記事 -
10-FEETの2024年を占う? 本邦初のNAOKI&KOUICHIインタビュー
2024年、バンドの運命はこの2人にかかっているのではないか……。突然ですがそんな仮説をもとに、TAKUMA(ヴォーカル&ギター)をあえて外すという、いつもとは異なる本邦初の形式で行うことになった今回のインタビュー。「第ゼロ感」のヒットによってバンドをとりまく状況が一変した2023年を踏まえ、彼らはこの1年をどう見据えているのかを語ってもらいました。
4月には京都みやこめっせ、そして5月には横浜アリーナでバンド史上初となる屋内アリーナ規模のワンマンライヴの開催も決まった今、TAKUMA不在だからこそNAOKI(ベース&ヴォーカル)とKOUICHI(ドラム&コーラス)が語れる話……になったかどうかは本稿を読んでいただくとして、紅白やバラエティ番組に出るような存在になっても、どんなに大きなステージに立つバンドになっても、ライヴハウスという軸足からブレないバンドであることがわかるインタビューになりました。あと、3人の関係性もたぶんきっとこのまま。横アリのステージで3人がイチャつく姿を楽しみにしてます。

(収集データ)
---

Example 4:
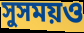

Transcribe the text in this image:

সুসময়ও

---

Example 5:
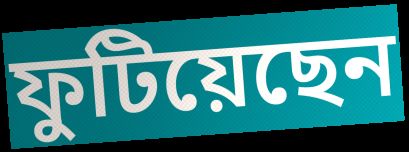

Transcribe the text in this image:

ফুটিয়েছেন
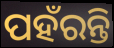
ପହଁରନ୍ତି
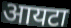
आयटा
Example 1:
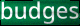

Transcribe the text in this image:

budges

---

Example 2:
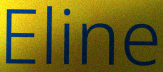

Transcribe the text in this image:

Eline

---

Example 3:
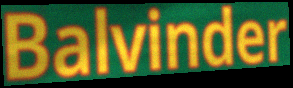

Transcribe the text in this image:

Balvinder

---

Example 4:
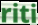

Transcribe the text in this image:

riti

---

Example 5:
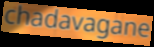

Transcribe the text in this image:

chadavagane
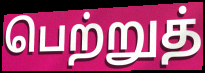
பெற்றுத்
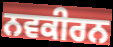
ਨਵਕੀਰਨ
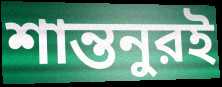
শান্তনুরই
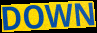
DOWN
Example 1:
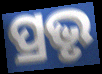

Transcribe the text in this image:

ପ୍ରଭୃ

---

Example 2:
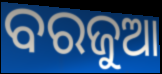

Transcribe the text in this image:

ବରଜୁଆ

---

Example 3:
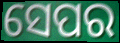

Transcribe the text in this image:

ସେପର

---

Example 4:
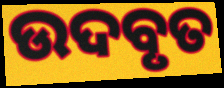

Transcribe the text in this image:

ଉଦବୃତ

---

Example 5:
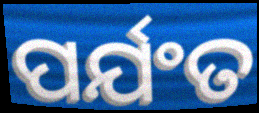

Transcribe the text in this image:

ପର୍ଯଂତ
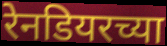
रेनडियरच्या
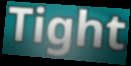
Tight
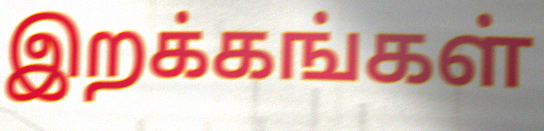
இறக்கங்கள்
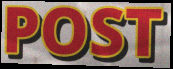
POST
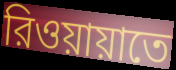
রিওয়ায়াতে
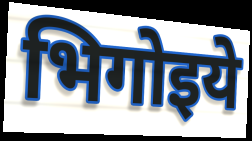
भिगोइये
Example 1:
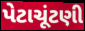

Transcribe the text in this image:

પેટાચૂંટણી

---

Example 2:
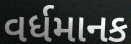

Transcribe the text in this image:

વર્ધમાનક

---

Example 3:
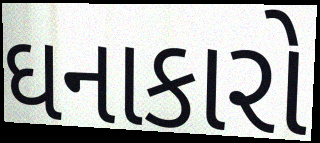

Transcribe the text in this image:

ઘનાકારો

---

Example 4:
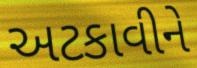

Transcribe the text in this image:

અટકાવીને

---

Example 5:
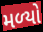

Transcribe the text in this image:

મળ્‍યો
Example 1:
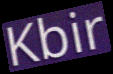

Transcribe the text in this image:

Kbir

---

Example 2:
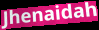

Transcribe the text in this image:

Jhenaidah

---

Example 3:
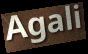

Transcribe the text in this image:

Agali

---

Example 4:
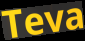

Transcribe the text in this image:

Teva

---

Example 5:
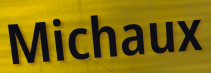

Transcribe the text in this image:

Michaux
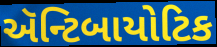
ઍન્ટિબાયોટિક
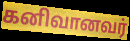
கனிவானவர்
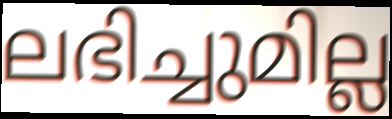
ലഭിച്ചുമില്ല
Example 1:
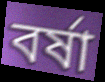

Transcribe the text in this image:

বৰ্ষা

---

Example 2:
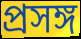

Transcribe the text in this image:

প্ৰসঙ্গ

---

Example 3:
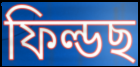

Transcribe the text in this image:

ফিল্ডছ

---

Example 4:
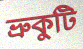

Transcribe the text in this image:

ভ্ৰুকুটি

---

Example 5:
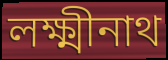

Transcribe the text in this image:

লক্ষ্মীনাথ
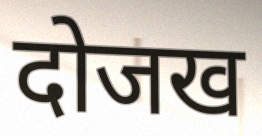
दोजख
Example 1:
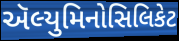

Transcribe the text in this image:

ઍલ્યુમિનોસિલિકેટ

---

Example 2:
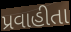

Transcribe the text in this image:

પ્રવાહીતા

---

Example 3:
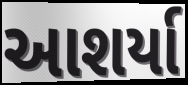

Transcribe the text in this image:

આશર્યા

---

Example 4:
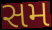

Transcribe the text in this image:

સમ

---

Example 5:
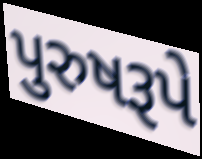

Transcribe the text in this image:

પુરુષરૂપે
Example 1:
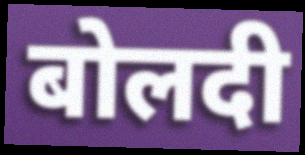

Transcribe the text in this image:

बोलदी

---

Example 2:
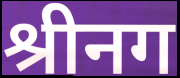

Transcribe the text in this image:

श्रीनग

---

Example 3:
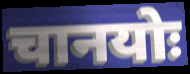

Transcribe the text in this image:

चानयोः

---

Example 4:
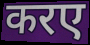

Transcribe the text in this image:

करए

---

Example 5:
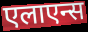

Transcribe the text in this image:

एलाएन्स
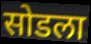
सोडला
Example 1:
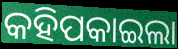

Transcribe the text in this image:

କହିପକାଇଲା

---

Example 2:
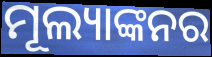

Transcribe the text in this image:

ମୂଲ୍ୟାଙ୍କନର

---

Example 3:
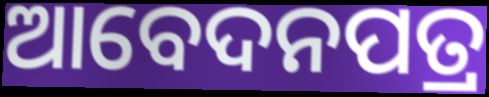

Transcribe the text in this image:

ଆବେଦନପତ୍ର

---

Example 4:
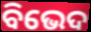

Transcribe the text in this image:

ବିଭେଦ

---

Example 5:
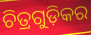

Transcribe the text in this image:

ଚିତ୍ରଗୁଡ଼ିକର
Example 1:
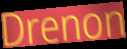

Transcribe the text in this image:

Drenon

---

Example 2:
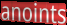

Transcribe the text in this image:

anoints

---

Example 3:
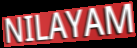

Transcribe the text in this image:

NILAYAM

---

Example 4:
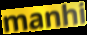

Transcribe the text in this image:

manhi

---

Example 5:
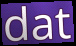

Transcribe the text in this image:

dat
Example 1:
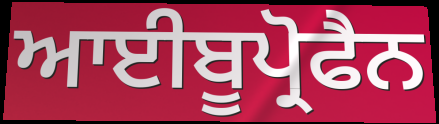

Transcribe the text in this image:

ਆਈਬੂਪ੍ਰੋਫੈਨ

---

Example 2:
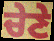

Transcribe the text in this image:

ਚੇਣੇ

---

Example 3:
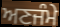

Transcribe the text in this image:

ਅਣਜੰਮੇ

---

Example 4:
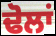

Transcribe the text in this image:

ਢੋਲਾਂ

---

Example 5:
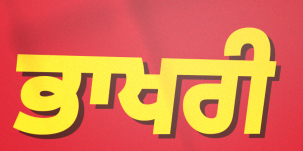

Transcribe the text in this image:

ਭਾਖਰੀ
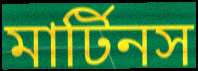
মার্টিনস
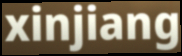
xinjiang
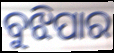
ବୁଝିପାର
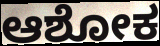
ಆಶೋಕ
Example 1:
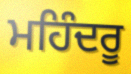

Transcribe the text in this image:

ਮਹਿੰਦਰੂ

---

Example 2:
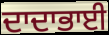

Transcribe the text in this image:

ਦਾਦਾਭਾਈ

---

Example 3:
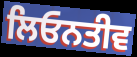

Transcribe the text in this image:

ਲਿਓਨਤੀਵ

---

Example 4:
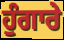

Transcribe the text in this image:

ਹੁੰਗਾਰੇ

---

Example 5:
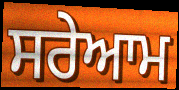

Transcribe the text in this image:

ਸਰੇਆਮ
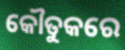
କୌତୁକରେ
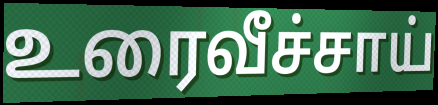
உரைவீச்சாய்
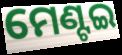
ମେଣ୍ଟଇ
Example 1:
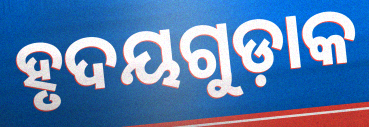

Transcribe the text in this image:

ହୃଦୟଗୁଡ଼ାକ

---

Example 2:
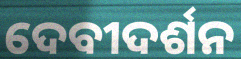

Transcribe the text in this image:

ଦେବୀଦର୍ଶନ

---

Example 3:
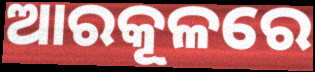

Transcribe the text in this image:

ଆରକୂଳରେ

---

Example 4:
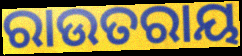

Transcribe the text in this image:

ରାଉତରାୟ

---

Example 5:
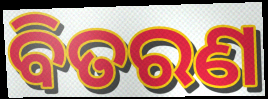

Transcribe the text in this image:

ବିତରଣ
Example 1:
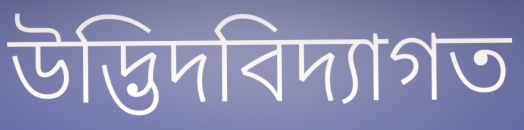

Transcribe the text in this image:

উদ্ভিদবিদ্যাগত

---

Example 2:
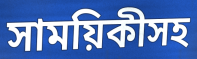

目標 -
A. 記事のうち、「4月には京都みやこめっせ、そ」で始まり「ャつく姿を楽しみにしてます。」まで続く部分をそのまま書き写す。
B. 記事の内容を2文でまとめる。
エントリは記事とは無関係である。

出力 -
A.
4月には京都みやこめっせ、そして5月には横浜アリーナでバンド史上初となる屋内アリーナ規模のワンマンライヴの開催も決まった今、TAKUMA不在だからこそNAOKI(ベース&ヴォーカル)とKOUICHI(ドラム&コーラス)が語れる話……になったかどうかは本稿を読んでいただくとして、紅白やバラエティ番組に出るような存在になっても、どんなに大きなステージに立つバンドになっても、ライヴハウスという軸足からブレないバンドであることがわかるインタビューになりました。あと、3人の関係性もたぶんきっとこのまま。横アリのステージで3人がイチャつく姿を楽しみにしてます。

B. 10-FEETのNAOKIとKOUICHIに、TAKUMAを外した本邦初の形式で、「第ゼロ感」のヒットで状況が一変した2023年を踏まえて2024年をどう見据えているかを聞いたインタビューである。4月の京都みやこめっせ、5月の横浜アリーナでバンド史上初の屋内アリーナ規模のワンマンライヴが決まったなか、紅白やバラエティ番組に出る存在になってもライヴハウスという軸足からブレないバンドであることがわかる内容になっている。